Statement on the Department of Homeland Security’s Changes to the Deferred Action for Childhood Arrivals

By USCRI April 13, 2020

Arlington, Va—The U.S. Committee for Refugees and Immigrants (USCRI) expresses its grave concern about the decision made by Acting Secretary of Homeland Security (DHS) Chad F. Wolf to defy the Supreme Court’s recent ruling on the Deferred Action for Childhood Arrivals (DACA). This ruling ordered the Administration to fully restore DACA, allowing some 700,000 immigrants who came to the here as children to live and work in the U.S. legally.

Following the Court’s decision, Mr. Wolf announced that the DHS will make the following immediate changes to DACA:

  • Reject all initial requests for DACA and associated applications for Employment Authorization Documents;
  • Reject new and pending requests for advanced parole absent exceptional circumstances; and,
  • Limit the period of renewed deferred action granted pursuant to the DACA policy after the issuance of this memorandum to one year.

These changes will effectually rescind the program and make it easier for the Administration to deport DACA recipients in the future. The egregiousness of DHS in defying the Court’s decision is an affront to our humanitarian values, our faith in the will of the people, and our constitutional order.

The young people under DACA, called “Dreamers,” were brought to the U.S. as children and exercised no agency in this decision. Their admission to the DACA program is based on a strict criteria: you must have resided in the U.S. continuously since June 15, 2007; had come to the U.S. before your 16th birthday; are physically present in the U.S.; and are in school, have graduated from high school in the U.S., or have a GED; and have no criminal record.
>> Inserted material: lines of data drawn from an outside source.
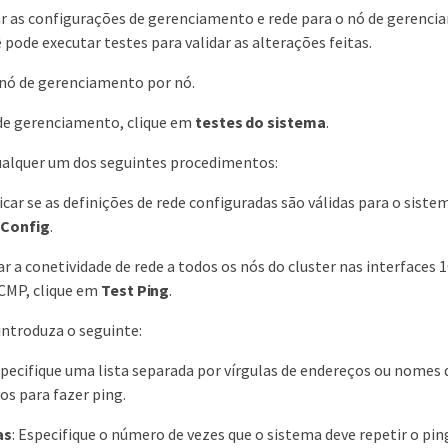
ar as configurações de gerenciamento e rede para o nó de gerenci
 pode executar testes para validar as alterações feitas.
 nó de gerenciamento por nó.
 de gerenciamento, clique em
testes do sistema
.
alquer um dos seguintes procedimentos:
ficar se as definições de rede configuradas são válidas para o siste
 Config
.
ar a conetividade de rede a todos os nós do cluster nas interfaces 
CMP, clique em
Test Ping
.
 introduza o seguinte:
specifique uma lista separada por vírgulas de endereços ou nomes 
vos para fazer ping.
as
: Especifique o número de vezes que o sistema deve repetir o ping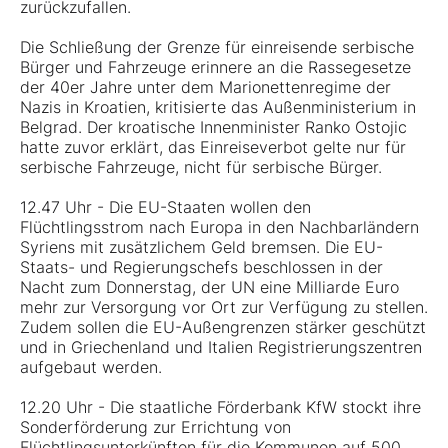
zurückzufallen.
Die Schließung der Grenze für einreisende serbische
Bürger und Fahrzeuge erinnere an die Rassegesetze
der 40er Jahre unter dem Marionettenregime der
Nazis in Kroatien, kritisierte das Außenministerium in
Belgrad. Der kroatische Innenminister Ranko Ostojic
hatte zuvor erklärt, das Einreiseverbot gelte nur für
serbische Fahrzeuge, nicht für serbische Bürger.
12.47 Uhr - Die EU-Staaten wollen den
Flüchtlingsstrom nach Europa in den Nachbarländern
Syriens mit zusätzlichem Geld bremsen. Die EU-
Staats- und Regierungschefs beschlossen in der
Nacht zum Donnerstag, der UN eine Milliarde Euro
mehr zur Versorgung vor Ort zur Verfügung zu stellen.
Zudem sollen die EU-Außengrenzen stärker geschützt
und in Griechenland und Italien Registrierungszentren
aufgebaut werden.
12.20 Uhr - Die staatliche Förderbank KfW stockt ihre
Sonderförderung zur Errichtung von
Flüchtlingsunterkünften für die Kommunen auf 500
It is also clear that the American people not only support the continuance of DACA but a path to citizenship for DACA recipients. Polling consistently shows that three-fourths of American voters nationwide and across party lines are emphatically in support of citizenship for Dreamers.
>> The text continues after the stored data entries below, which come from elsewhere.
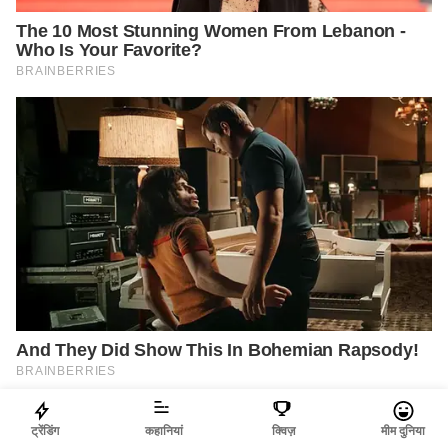
ट्रेंडिंग
कहानियां
क्विज़
मीम दुनिया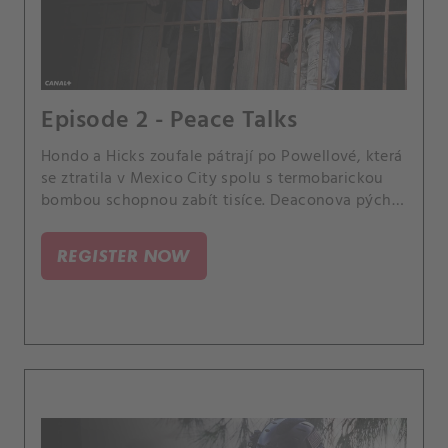
Episode 2 - Peace Talks
Hondo a Hicks zoufale pátrají po Powellové, která
se ztratila v Mexico City spolu s termobarickou
bombou schopnou zabít tisíce. Deaconova pýcha
dostane na frak v boxerském zápase s Rockerem.
REGISTER NOW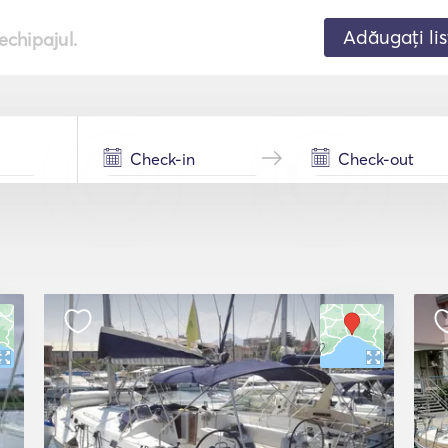
Adăugați lis
echipajul.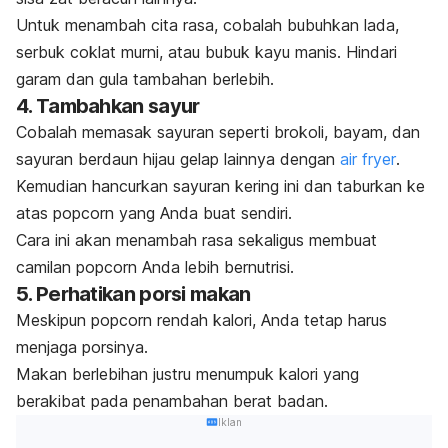
Untuk menambah cita rasa, cobalah bubuhkan
lada,
serbuk coklat murni, atau bubuk kayu manis. H
indari
garam dan gula tambahan berlebih.
4. Tambahkan sayur
Cobalah memasak
sayuran seperti brokoli, bayam, dan
sayuran berdaun hijau gelap lainnya dengan
air fryer
.
Kemudian hancurkan sayuran kering ini dan taburkan ke
atas
popcorn
yang Anda buat sendiri.
Cara ini akan menambah rasa sekaligus membuat
camilan
popcorn
Anda lebih bernutrisi.
5. Perhatikan porsi makan
Meskipun
popcorn
rendah kalori, Anda tetap harus
menjaga porsinya.
Makan berlebihan justru menumpuk kalori yang
berakibat pada penambahan berat badan.
Iklan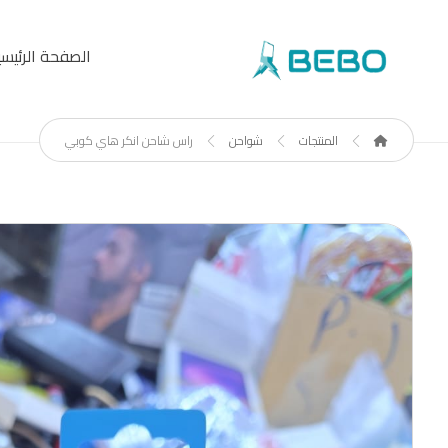
الصفحة الرئيسي
المنتجات
شواحن
راس شاحن انكر هاي كوبي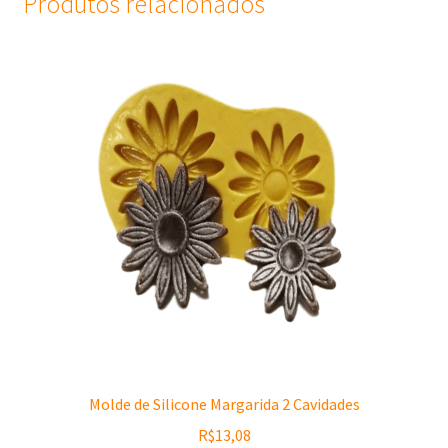
Produtos relacionados
Molde de Silicone Margarida 2 Cavidades
R$
13,08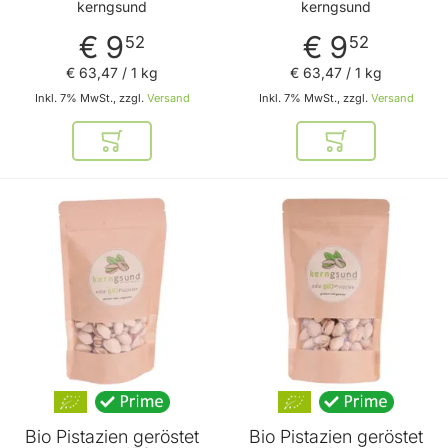
kerngsund
kerngsund
€ 9
€ 9
52
52
€ 63
,
47
/ 1 kg
€ 63
,
47
/ 1 kg
Inkl. 7% MwSt., zzgl.
Versand
Inkl. 7% MwSt., zzgl.
Versand
In den Warenkorb
In den Warenkor
BELIEBT
BELIEBT
Bio Pistazien geröstet
Bio Pistazien geröstet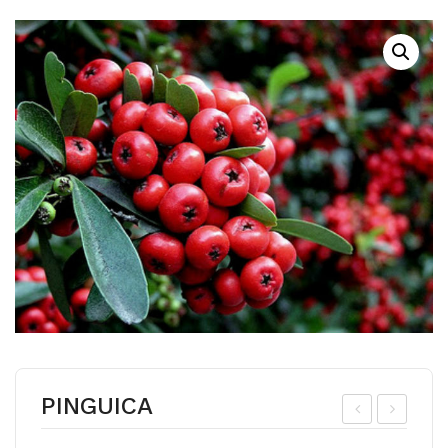
PINGUICA
INA
AY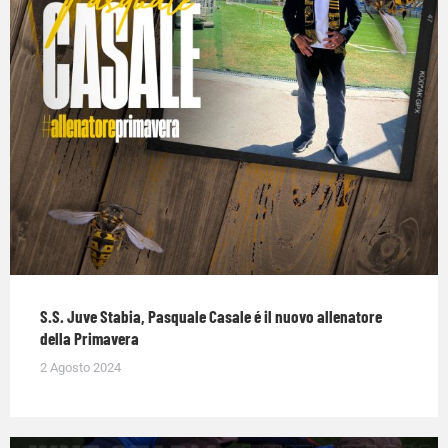
S.S. Juve Stabia, Pasquale Casale é il nuovo allenatore
della Primavera
2 Agosto 2024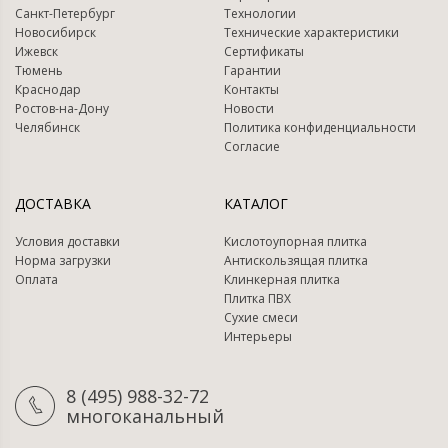
Санкт-Петербург
Технологии
Новосибирск
Технические характеристики
Ижевск
Сертификаты
Тюмень
Гарантии
Краснодар
Контакты
Ростов-на-Дону
Новости
Челябинск
Политика конфиденциальности
Согласие
ДОСТАВКА
КАТАЛОГ
Условия доставки
Кислотоупорная плитка
Норма загрузки
Антискользящая плитка
Оплата
Клинкерная плитка
Плитка ПВХ
Сухие смеси
Интерьеры
8 (495) 988-32-72
многоканальный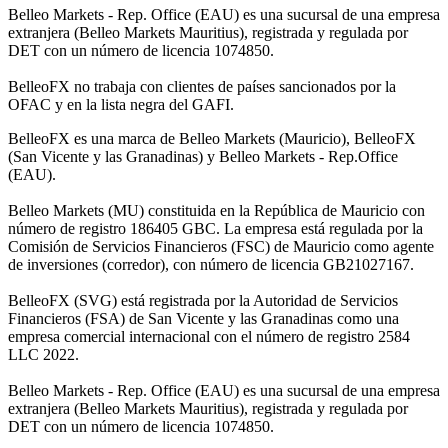
Belleo Markets - Rep. Office (EAU) es una sucursal de una empresa
extranjera (Belleo Markets Mauritius), registrada y regulada por
DET con un número de licencia 1074850.
BelleoFX no trabaja con clientes de países sancionados por la
OFAC y en la lista negra del GAFI.
BelleoFX es una marca de Belleo Markets (Mauricio), BelleoFX
(San Vicente y las Granadinas) y Belleo Markets - Rep.Office
(EAU).
Belleo Markets (MU) constituida en la República de Mauricio con
número de registro 186405 GBC. La empresa está regulada por la
Comisión de Servicios Financieros (FSC) de Mauricio como agente
de inversiones (corredor), con número de licencia GB21027167.
BelleoFX (SVG) está registrada por la Autoridad de Servicios
Financieros (FSA) de San Vicente y las Granadinas como una
empresa comercial internacional con el número de registro 2584
LLC 2022.
Belleo Markets - Rep. Office (EAU) es una sucursal de una empresa
extranjera (Belleo Markets Mauritius), registrada y regulada por
DET con un número de licencia 1074850.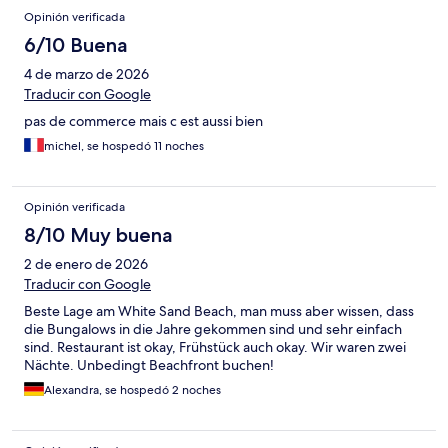
Opinión verificada
6/10 Buena
4 de marzo de 2026
Traducir con Google
pas de commerce mais c est aussi bien
michel, se hospedó 11 noches
Opinión verificada
8/10 Muy buena
2 de enero de 2026
Traducir con Google
Beste Lage am White Sand Beach, man muss aber wissen, dass
die Bungalows in die Jahre gekommen sind und sehr einfach
sind. Restaurant ist okay, Frühstück auch okay. Wir waren zwei
Nächte. Unbedingt Beachfront buchen!
Alexandra, se hospedó 2 noches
The Dreamers know no other country than the U.S. and the psychosocial effect of their deportation to a foreign country can be irreparable. So, too, is the effect on our national identity.
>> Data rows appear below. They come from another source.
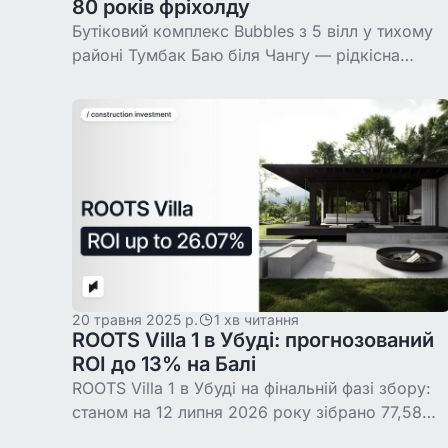
80 років фріхолду
Бутіковий комплекс Bubbles з 5 вілл у тихому
районі Тумбак Баю біля Чангу — рідкісна
пропозиція: контрактна дохідність 11% перший
рік і 10% наступні два, фріхолдне володіння 80
20 травня 2025 р.
1 хв читання
ROOTS Villa 1 в Убуді: прогнозований
ROI до 13% на Балі
ROOTS Villa 1 в Убуді на фінальній фазі збору:
станом на 12 липня 2026 року зібрано 77,58%
із $303 000, ціна токена $31,24, прогнозований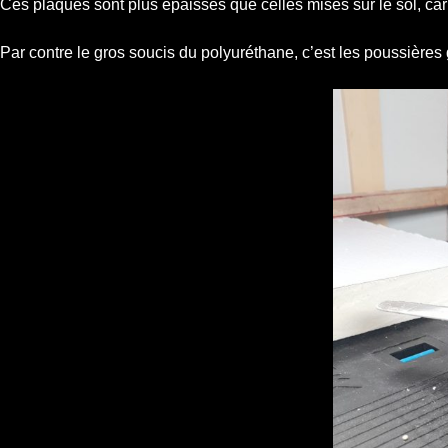
Ces plaques sont plus épaisses que celles mises sur le sol, car 
Par contre le gros soucis du polyuréthane, c’est les poussière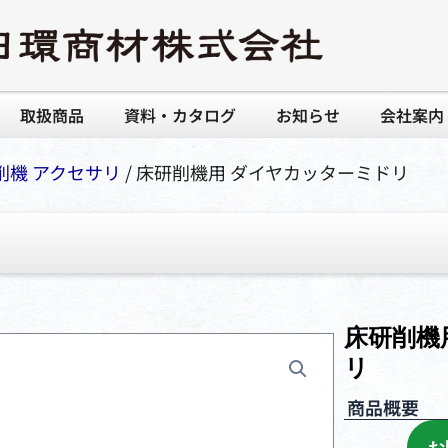
取扱商品
資料・カタログ
お知らせ
会社案内
削機 アクセサリ
/ 床研削機用 ダイヤカッターミドリ
床研削機
リ
商品概要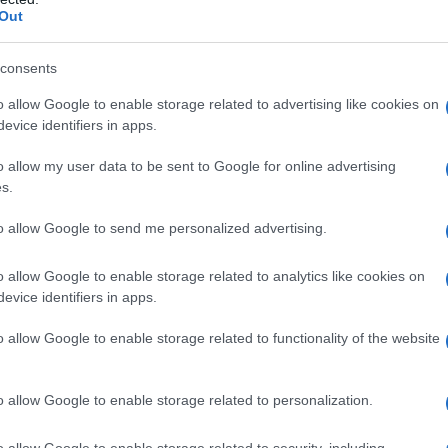
Out
consents
é: Korai nyelvfejlődési zavarok hatása az olvasási teljesítmény a
o allow Google to enable storage related to advertising like cookies on
ló tényezők - Tóth Beatrix: A szövegértés fejlesztésének elméle
evice identifiers in apps.
o allow my user data to be sent to Google for online advertising
s.
 Olvasás az információs társadalomban - Schlemmer Éva: Nemek és i
ágon
to allow Google to send me personalized advertising.
o allow Google to enable storage related to analytics like cookies on
evice identifiers in apps.
)rkép - változási tendenciák: esettanulmány - Tóth Anna: - Németh
o allow Google to enable storage related to functionality of the website
o allow Google to enable storage related to personalization.
: Középiskolások olvasási szokásai - Kamarás István: Vallásosság
o allow Google to enable storage related to security, including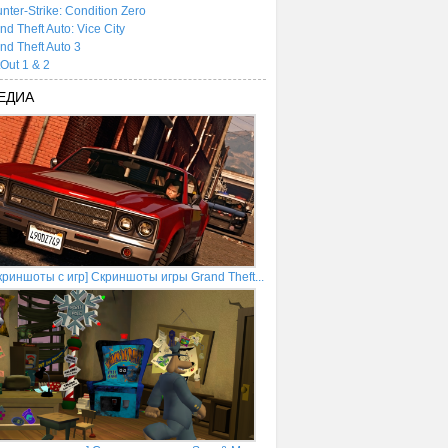
nter-Strike: Condition Zero
nd Theft Auto: Vice City
nd Theft Auto 3
tOut 1 & 2
ЕДИА
криншоты с игр] Скриншоты игры Grand Theft...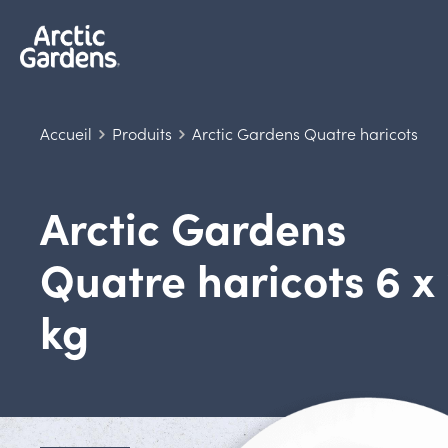
Accueil
Produits
Arctic Gardens Quatre haricots
Arctic Gardens
Quatre haricots 6 x
kg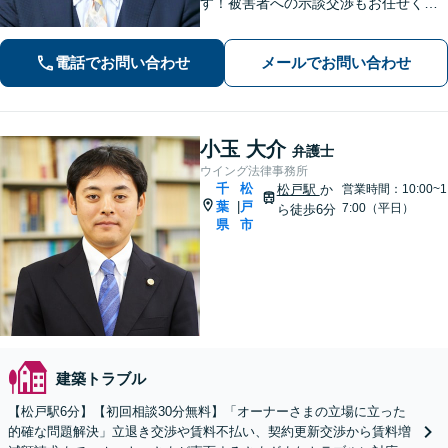
す！被害者への示談交渉もお任せくだ
さい。【離婚問題】「お金」「子ど
も」で悩んでいませんか？証拠の集め
電話でお問い合わせ
メールでお問い合わせ
方や交渉の進め方には自信がありま
す。調停もお任せください。
小玉 大介
弁護士
ウイング法律事務所
千
松
松戸駅
か
営業時間：10:00~1
葉
戸
|
7:00（平日）
ら徒歩6分
県
市
建築トラブル
【松戸駅6分】【初回相談30分無料】「オーナーさまの立場に立った
的確な問題解決」立退き交渉や賃料不払い、契約更新交渉から賃料増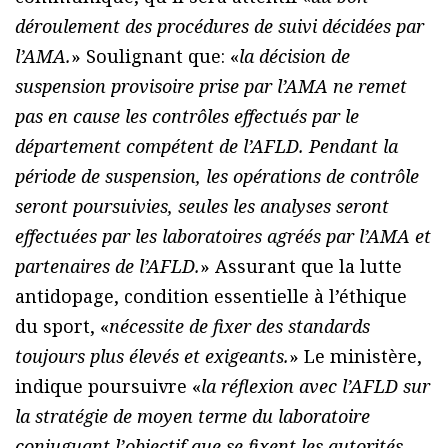
déroulement des procédures de suivi décidées par
l’AMA.
» Soulignant que: «
la décision de
suspension provisoire prise par l’AMA ne remet
pas en cause les contrôles effectués par le
département compétent de l’AFLD. Pendant la
période de suspension, les opérations de contrôle
seront poursuivies, seules les analyses seront
effectuées par les laboratoires agréés par l’AMA et
partenaires de l’AFLD.
» Assurant que la lutte
antidopage, condition essentielle à l’éthique
du sport, «
nécessite de fixer des standards
toujours plus élevés et exigeants.
» Le ministère,
indique poursuivre «
la réflexion avec l’AFLD sur
la stratégie de moyen terme du laboratoire
conjuguant l’objectif que se fixent les autorités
“DHS’s decision is at odds with America’s rule of the law, the will of the American people, and our basic humanity. The Dreamers were brought to the U.S. by their families as young children and grew up as neighbors and friends of our children. They are now taking their place as the next generation to build on America’s potential,” said Eskinder Negash, USCRI’s President and CEO.

“Deporting the young people who know no other home than the one they grew up in can be seen as nothing short of malice,” he added.

USCRI calls upon DHS to do the right thing—respect the rule of law, the will of the American people and the humanity of these young people.